Overall impact on therapy provision

From the perspective of someone seeking therapy through their GP, this model provides a wider choice than currently exists, and I think that is a good thing. Having received my own therapy purely through the private sector, I would have a very hard time being allocated to someone by my GP

From the perspective of the commissioning group, this model clearly transfers all the financial risk away from the commissioners and onto the practitioner. At the same time, it ensures that only private practitioners who meet the current NHS standards for therapy provision are available for referral. I’m not a commissioner, but the no win no fee & NHS standard equivalency logic seems to me to stand a good chance of being appealing.

From my perspective as a practitioner… I don’t particularly like the risk of not getting paid for my time. Get Stable seem to be wanting to use the bizarre economy I’ve described to ensure that everyone gets paid for their time. In which case, I suspect the bigger risk is that the average therapeutic fee will fall below what practitioners currently get privately. Get Stable quoted an expected average fee of £45; given that no numbers are available, I’m assuming that to be an air-plucked number meant to attract an initial wave of therapists to sign up.

Overall, I see the impact as being largely determined by how much money is available for each person referred, and what proportion of that money is dependent on hitting the win of recovery scores.

In the worst case, therapists adapt to a therapeutic economy that is skewed towards people who are more ‘responsive to treatment’ and have ‘simpler presentations’ because these are the most ideal conditions for a speedy journey towards statistical recovery.

In the best case, therapists have the freedom to give each person the time they need, and the discipline of CORE assessment supports practitioners in developing a more sophisticated ability to assess likely therapeutic timeframes.

I suspect there’s a bell curve in this, with ‘available funding’ along the x axis, and ‘therapeutic efficiency’ along the y axis.

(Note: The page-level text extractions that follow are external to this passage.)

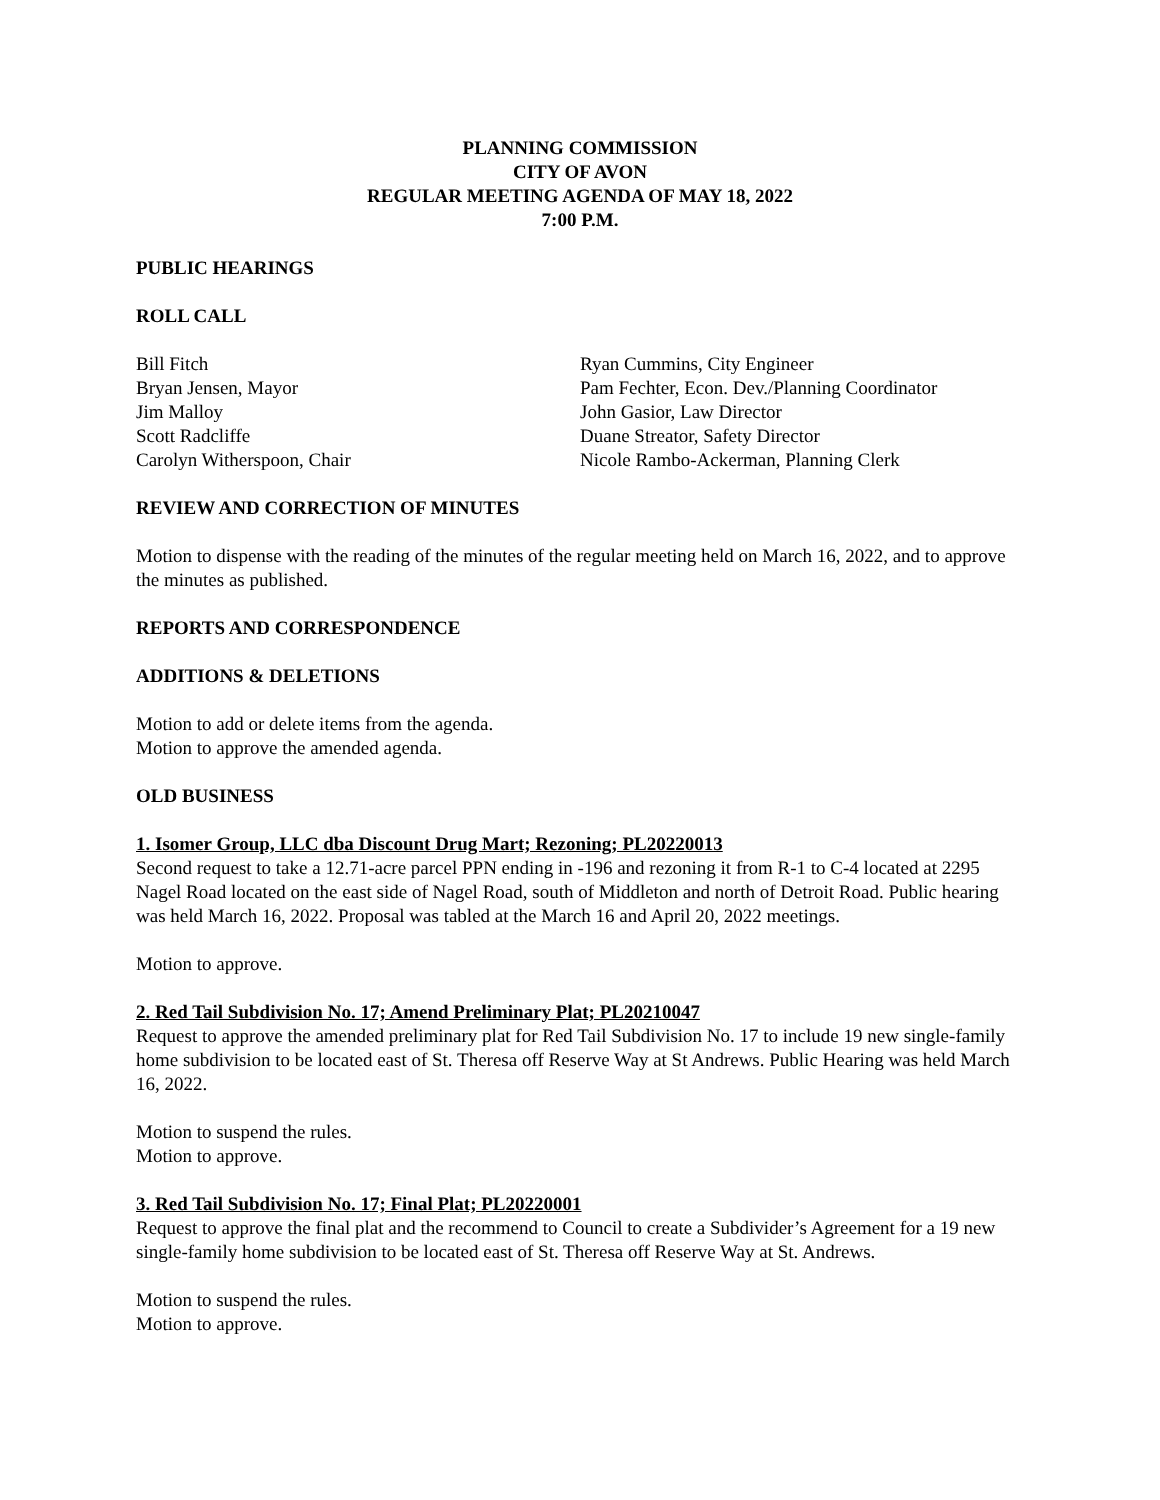PLANNING COMMISSION
CITY OF AVON
REGULAR MEETING AGENDA OF MAY 18, 2022
7:00 P.M.
PUBLIC HEARINGS
ROLL CALL
Bill Fitch
Bryan Jensen, Mayor
Jim Malloy
Scott Radcliffe
Carolyn Witherspoon, Chair
Ryan Cummins, City Engineer
Pam Fechter, Econ. Dev./Planning Coordinator
John Gasior, Law Director
Duane Streator, Safety Director
Nicole Rambo-Ackerman, Planning Clerk
REVIEW AND CORRECTION OF MINUTES
Motion to dispense with the reading of the minutes of the regular meeting held on March 16, 2022, and to approve the minutes as published.
REPORTS AND CORRESPONDENCE
ADDITIONS & DELETIONS
Motion to add or delete items from the agenda.
Motion to approve the amended agenda.
OLD BUSINESS
1. Isomer Group, LLC dba Discount Drug Mart; Rezoning; PL20220013
Second request to take a 12.71-acre parcel PPN ending in -196 and rezoning it from R-1 to C-4 located at 2295 Nagel Road located on the east side of Nagel Road, south of Middleton and north of Detroit Road. Public hearing was held March 16, 2022. Proposal was tabled at the March 16 and April 20, 2022 meetings.
Motion to approve.
2. Red Tail Subdivision No. 17; Amend Preliminary Plat; PL20210047
Request to approve the amended preliminary plat for Red Tail Subdivision No. 17 to include 19 new single-family home subdivision to be located east of St. Theresa off Reserve Way at St Andrews. Public Hearing was held March 16, 2022.
Motion to suspend the rules.
Motion to approve.
3. Red Tail Subdivision No. 17; Final Plat; PL20220001
Request to approve the final plat and the recommend to Council to create a Subdivider’s Agreement for a 19 new single-family home subdivision to be located east of St. Theresa off Reserve Way at St. Andrews.
Motion to suspend the rules.
Motion to approve.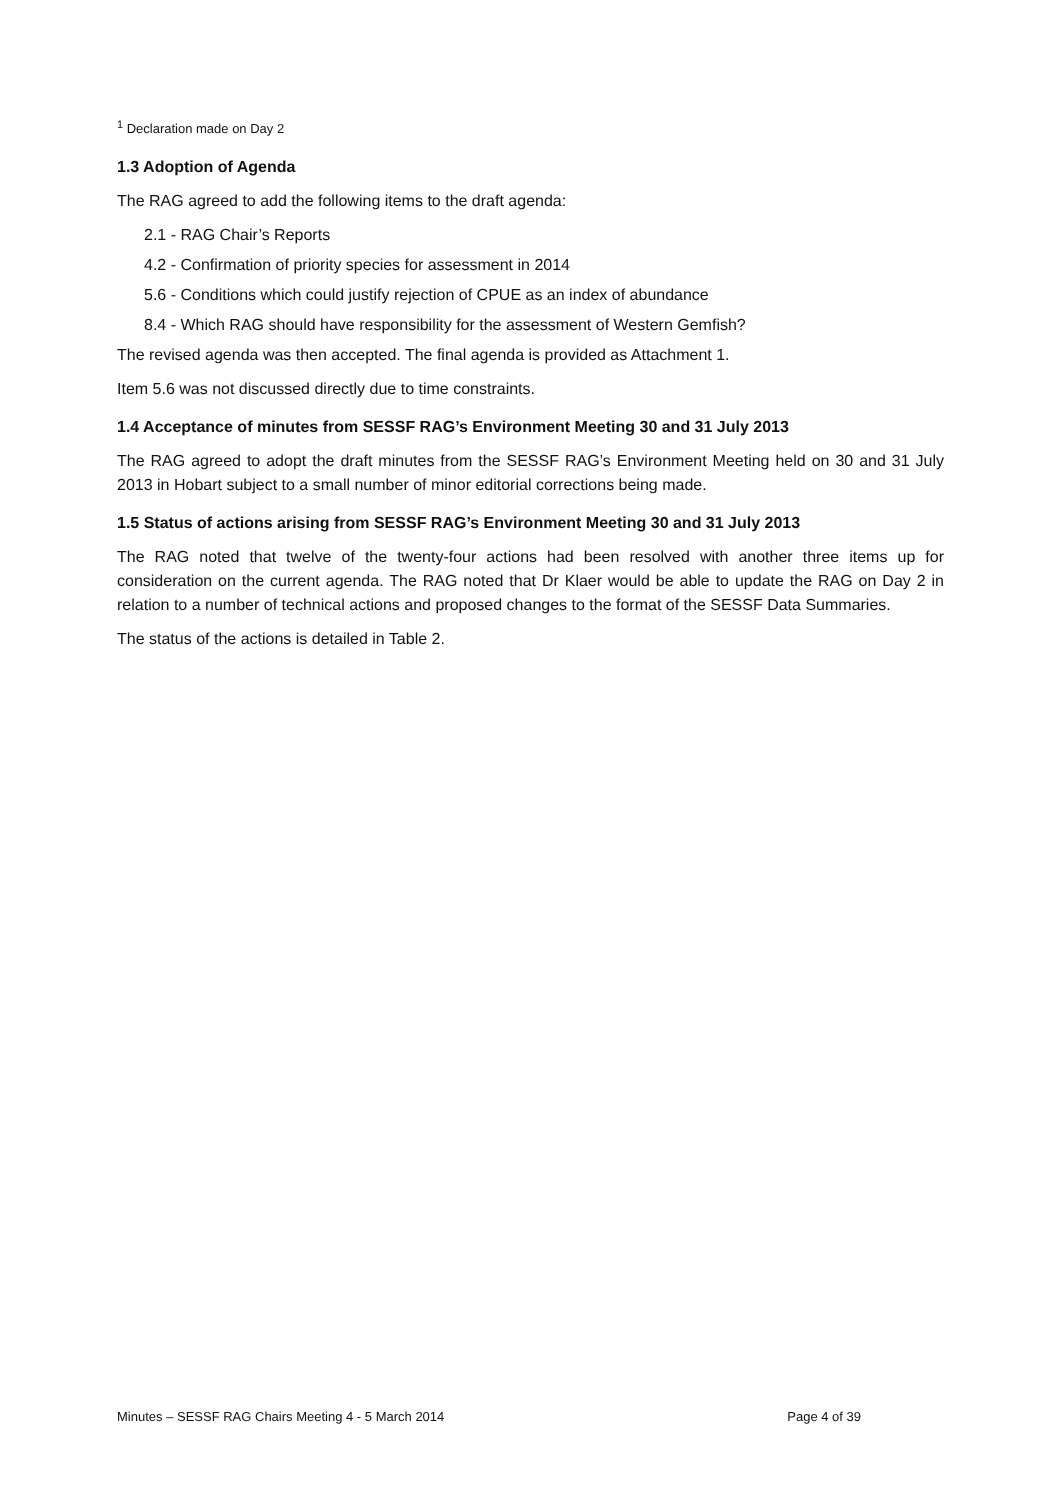<sup>1</sup> Declaration made on Day 2
1.3 Adoption of Agenda
The RAG agreed to add the following items to the draft agenda:
2.1 - RAG Chair’s Reports
4.2 - Confirmation of priority species for assessment in 2014
5.6 - Conditions which could justify rejection of CPUE as an index of abundance
8.4 - Which RAG should have responsibility for the assessment of Western Gemfish?
The revised agenda was then accepted. The final agenda is provided as Attachment 1.
Item 5.6 was not discussed directly due to time constraints.
1.4 Acceptance of minutes from SESSF RAG’s Environment Meeting 30 and 31 July 2013
The RAG agreed to adopt the draft minutes from the SESSF RAG’s Environment Meeting held on 30 and 31 July 2013 in Hobart subject to a small number of minor editorial corrections being made.
1.5 Status of actions arising from SESSF RAG’s Environment Meeting 30 and 31 July 2013
The RAG noted that twelve of the twenty-four actions had been resolved with another three items up for consideration on the current agenda. The RAG noted that Dr Klaer would be able to update the RAG on Day 2 in relation to a number of technical actions and proposed changes to the format of the SESSF Data Summaries.
The status of the actions is detailed in Table 2.
Minutes – SESSF RAG Chairs Meeting 4 - 5 March 2014 Page 4 of 39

Whilst it’s obvious that too little money leads to poor conditions for therapy, I do also think that too much money does the same.

That said, I doubt we have to worry about too much money being made available!

In closing, I’m aware that there are many nuances and aspects to this that I haven’t discussed, not least of which being whether the very idea of quantifying a ‘no win no fee’ approach with CORE is good, bad, or meh.

What I’ve stuck to for this post is an immediate remembrance of and response to Tuesday’s meeting; it’s my hope that some discussion will take place in the comments, especially among people who attended the meeting.

My current position is that I think Get Stable is basically a good idea in need of the numbers necessary for financial modelling. I can’t see any real loss involved for a therapist wanting to give this a try by experimenting with making three or four slots available on a one year trial basis to assess whether it works.

I wish Ben Fry and his team the best of luck with the bidding process!